There was an earthiness and a graciousness about the ministry of the church. I think people were more grounded, more connected to the land and to animals, and it made a difference in how they carried themselves. No one ever said running a farm isn't stressful; but there is a measure of repose in caring for the elemental things that can't be found in a factory or an office.

The teaching in Sunday School was usually simple and preached with the Bible in hand. Folks seemed to have a better grasp on right and wrong; what pleased God and what didn't. All of the people were imperfect with quirks and ingrained habits and all, but most of them did their best, and I loved them for their honest living.

It was important to my father to be honest and hardworking, too, which led him to insist on mowing his own lawn, which was in full view of the highway. Apparently he became one of them, because I remember the day the call came for the men of the church to go wrassle some escaped cattle.
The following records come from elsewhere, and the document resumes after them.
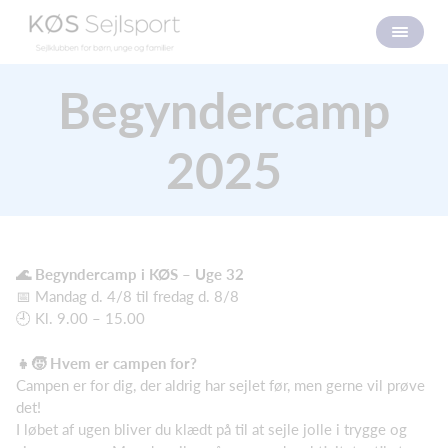
Begyndercamp
2025
🌊 Begyndercamp i KØS – Uge 32
📅 Mandag d. 4/8 til fredag d. 8/8
🕘 Kl. 9.00 – 15.00
👧🧒 Hvem er campen for?
Campen er for dig, der aldrig har sejlet før, men gerne vil prøve
det!
I løbet af ugen bliver du klædt på til at sejle jolle i trygge og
Dad must have done what he could, although if he helped in the end, it was only  because he was good at following directions.

A city preacher turned country preacher. I think the move was good for dad's blood pressure. I know it was good for the little brown church we came to love. And although 20 years have past now, and I'm far removed from that life, I still yearn for both the quietness of the country and the noisiness of the fellowship. 

Summer evenings with the ice cream freezer cranking out treats. Visiting and caring and an abundance of hugs and encouragement. When folks would rather give a hand up than take a handout. I carry these memories still close in my heart--and some of my best dreams bring back the smells, and the smiles, and the sunny nature of that old country church. Cows and all.